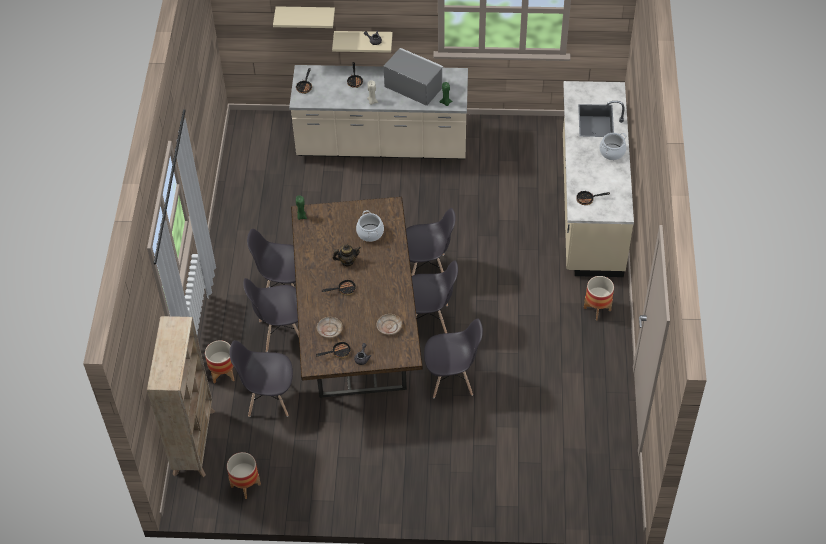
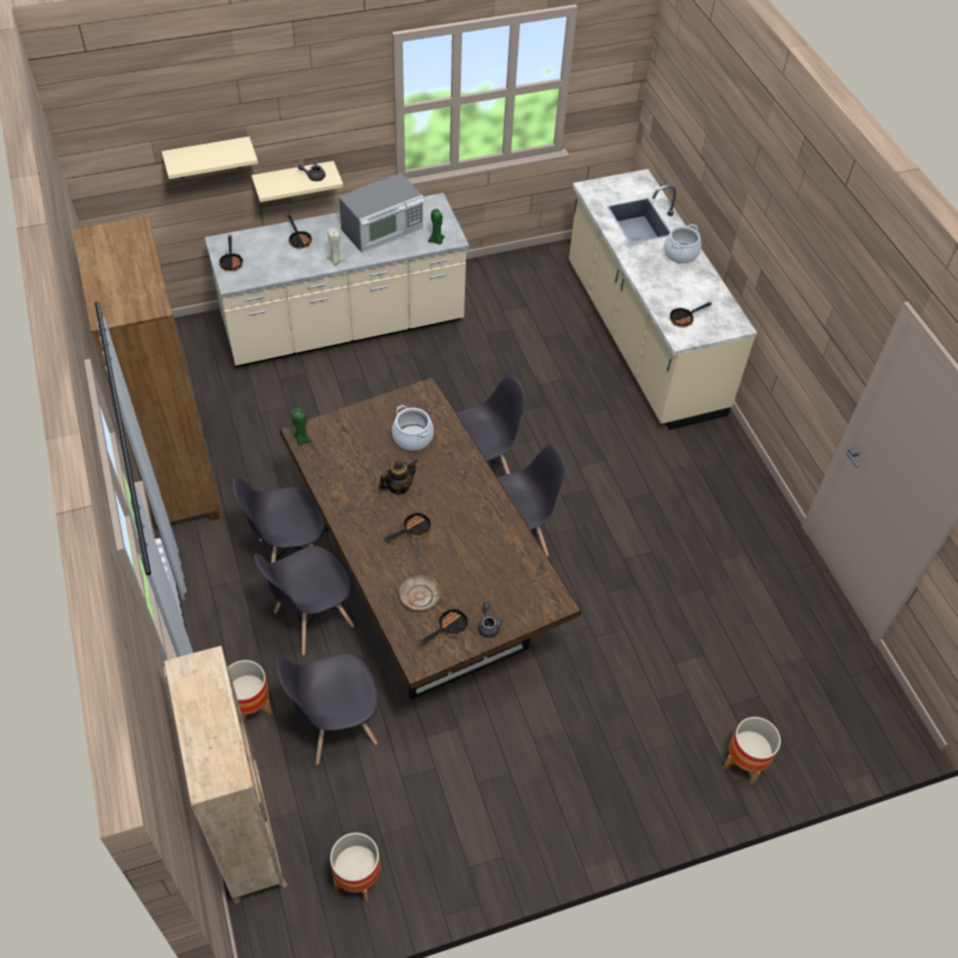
camera: 25 degrees left, 0 degrees up
(235, 221) = (180, 477): none -> brown bookcase
(389, 327) = (505, 566): beige plate -> none
(413, 86) = (383, 229): microwave -> microwave turned 135 degrees clockwise
(452, 380) = (583, 615): grey chair -> none
(597, 309) = (719, 465): planter -> planter (744, 764)

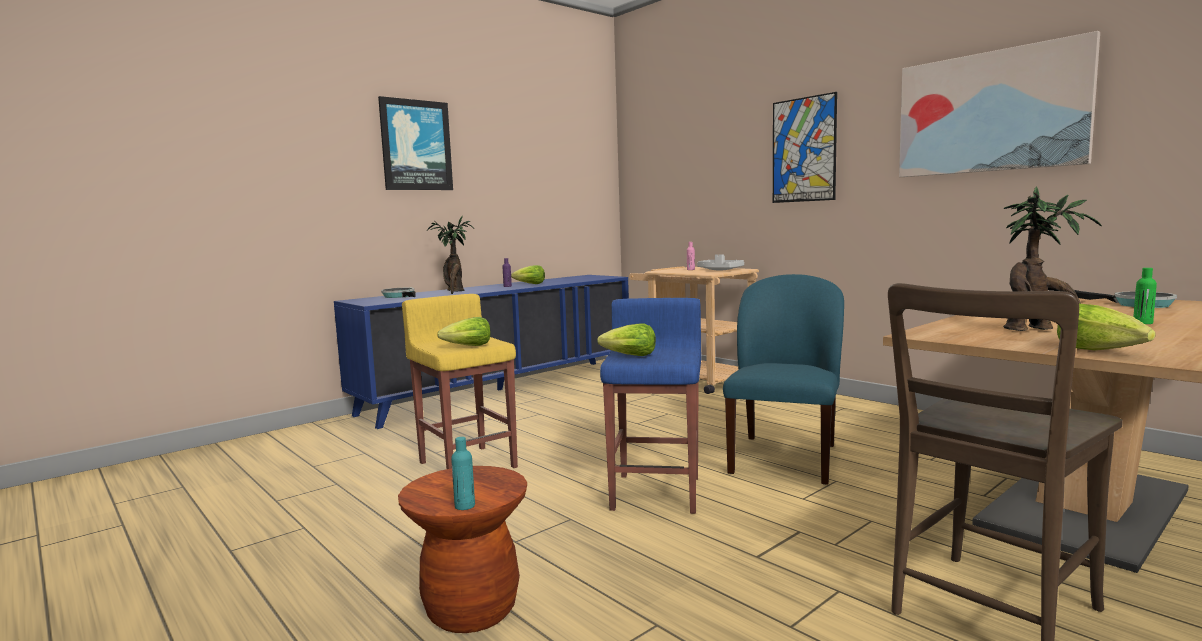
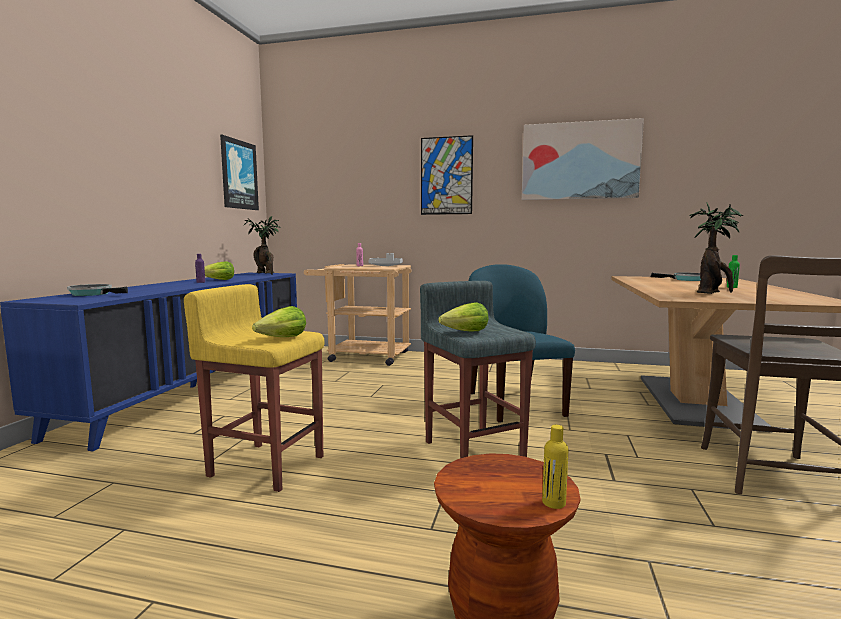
camera: 35 degrees left, 0 degrees up
(416, 145) = (93, 124): picture -> picture (239, 174)
(455, 292) = (154, 288): potted plant -> potted plant (266, 273)
(464, 506) = (553, 503): turquoise bottle -> yellow bottle
(657, 492) = (473, 449): blue stool -> grey stool
(1100, 350) = (786, 300): lettuce -> none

What is being asked
Go through the data above and transcribe it in full, omitting any image.

Answer for the task
camera: 25 degrees left, 0 degrees up
(235, 221) = (180, 477): none -> brown bookcase
(389, 327) = (505, 566): beige plate -> none
(413, 86) = (383, 229): microwave -> microwave turned 135 degrees clockwise
(452, 380) = (583, 615): grey chair -> none
(597, 309) = (719, 465): planter -> planter (744, 764)

camera: 35 degrees left, 0 degrees up
(416, 145) = (93, 124): picture -> picture (239, 174)
(455, 292) = (154, 288): potted plant -> potted plant (266, 273)
(464, 506) = (553, 503): turquoise bottle -> yellow bottle
(657, 492) = (473, 449): blue stool -> grey stool
(1100, 350) = (786, 300): lettuce -> none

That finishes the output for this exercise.